Quel Tesoro che Renzi si perde in Europa
La flessibilità ha senso solo mettendo da parte le tentazioni anti europeiste
Il rapporto fra Matteo Renzi e l’Europa è stato spesso conflittuale. Anche da presidente del Consiglio, quando bollava come “tecnocrati” gli inquilini del Palazzo a Bruxelles e Strasburgo. Nonostante il tono polemico, però, Renzi pareva voler mantenere uno spirito costruttivo, come si capiva leggendo anche la sua mozione congressuale, nella quale definiva l’Unione europea come “il primo tentativo nella storia di creare un insieme sopranazionale in tempo di pace, senza armi e senza minacce, sulla base della libera adesione dei popoli”.
Il segretario del Pd, peraltro, ha sempre rivendicato di aver ottenuto “flessibilità” dall’Europa grazie alle riforme, quindi restando in una logica di trattativa politica. Ma dalle anticipazioni di “Avanti”, il nuovo libro di Renzi che esce oggi, la pace lascia il campo a un mood decisamente più burbanzoso. “Noi pensiamo che l’Italia debba porre il veto all’introduzione del Fiscal compact nei trattati – in linea, su questo, con la posizione del M5s – e stabilire un percorso a lungo termine”, dice Renzi, che propone per cinque anni di mantenere il deficit al 2,9 per cento, nonostante dal 2012 viga in Costituzione l’obbligo al pareggio di bilancio. “Ciò permetterà al nostro paese di avere a disposizione una cifra di almeno 30 miliardi di euro per i prossimi cinque anni per ridurre la pressione fiscale e rimodellare le strategie di crescita”. In sostanza, Renzi pensa di abbassare le tasse con quei 30 miliardi, ottenuti avvicinandosi al tetto del 3 per cento (attualmente il rapporto deficit-pil è al 2,4 per cento) previsto dal trattato di Maastricht.

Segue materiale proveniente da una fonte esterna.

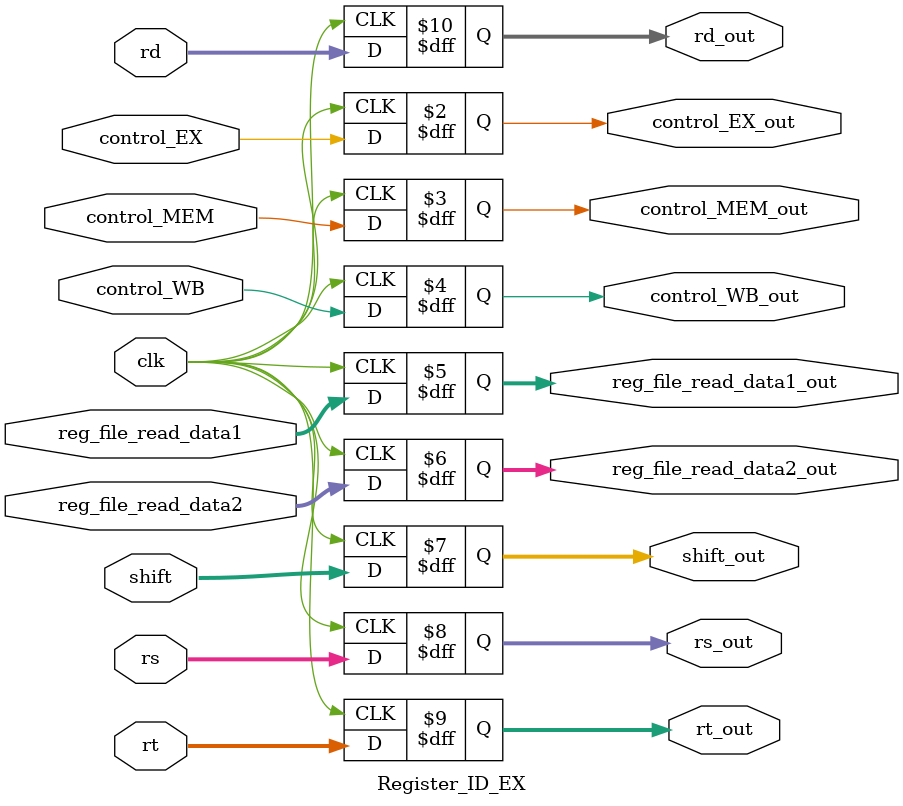
<source format=v>
module Register_IF_ID(clk, IF_Flush, freeze, pc_plus_4, pc_plus_4_out, instruction, instruction_out);
  input clk, IF_Flush, freeze;
  input [31:0] instruction, pc_plus_4;
  output reg [31:0] instruction_out, pc_plus_4_out;

  always @(posedge clk) begin
    if (IF_Flush)
      instruction = 32'd0;
    else if(!freeze) begin
      instruction_out = instruction;
      pc_plus_4_out = pc_plus_4;
    end
  end
endmodule

module Register_ID_EX(clk, control_EX, control_EX_out, control_MEM, control_MEM_out, control_WB, control_WB_out, reg_file_read_data1, reg_file_read_data1_out, reg_file_read_data2, reg_file_read_data2_out, shift, shift_out, rs, rs_out, rt, rt_out, rd, rd_out);
  input clk;
  input control_EX; output reg control_EX_out;
  input control_MEM; output reg control_MEM_out;
  input control_WB; output reg control_WB_out;

  input [31:0] reg_file_read_data1, reg_file_read_data2; output reg [31:0] reg_file_read_data1_out, reg_file_read_data2_out;
  input [15:0] shift; output reg [15:0] shift_out;
  input [4:0] rs, rt, rd; output reg [4:0] rs_out, rt_out, rd_out;

  always @(posedge clk) begin
    control_EX_out = control_EX;
    control_MEM_out = control_MEM;
    control_WB_out = control_WB;

    reg_file_read_data1_out = reg_file_read_data1;
    reg_file_read_data2_out = reg_file_read_data2;

    shift_out = shift;
    rs_out = rs;
    rt_out = rt;
    rd_out = rd;
  end
endmodule


</source>
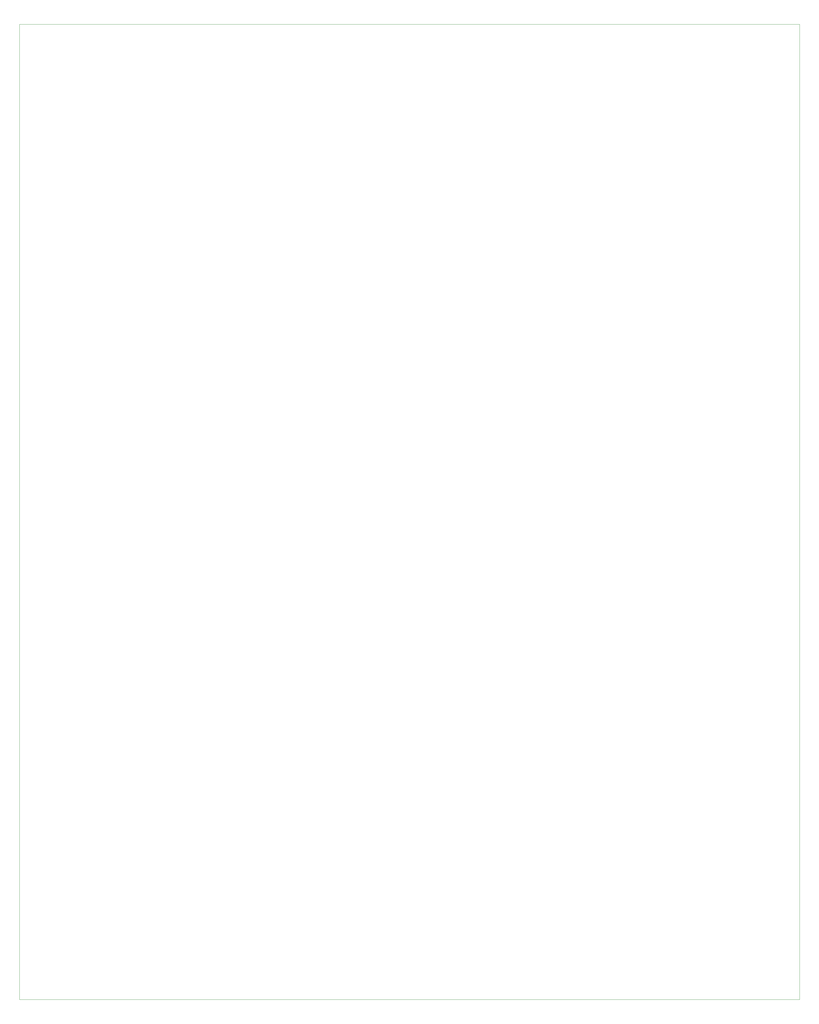
<source format=gbr>
%FSLAX34Y34*%
%MOMM*%
%LNOUTLINE*%
G71*
G01*
%ADD10C,0.002*%
%LPD*%
G54D10*
X-1485504Y2545398D02*
X994496Y2545398D01*
X994496Y-554602D01*
X-1485504Y-554602D01*
X-1485504Y2545398D01*
M02*

</source>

Lo scambio tra flessibilità e riduzione della pressione fiscale è una buona idea che anche il Foglio propose alcuni mesi fa. Ma il dato che sorprende è che il segretario del Pd sembra intenzionato a portare avanti una linea di flessibilità a priori che non solo prescinde dalle fasi del ciclo economico ma che nei fatti mette in secondo piano quella che dovrebbe essere la vera grande battaglia per un partito a vocazione europea: la possibilità cioè che l’area Euro abbia un bilancio dotato di risorse proprie, la famosa Fiscal Capacity, con il quale finanziare le riforme strutturali adottate dai governi. La battaglia di Renzi avrebbe un altro sapore, meno populista, se fosse affiancata da una grande azione di mobilitazione per creare un unico ministro dell’Economia capace di avere un suo budget e con il quale emettere dei bond non per pagare i debiti pregressi ma per fare debiti finalizzati a stimolare crescita e investimenti. Scommettere sulla flessibilità può avere un senso a patto di non essere qualunquisti sul fiscal compact e non dimenticare che l’Italia può crescere solo se si impegna a rafforzare l’Europa non se mostra di volersi allontanare da questa.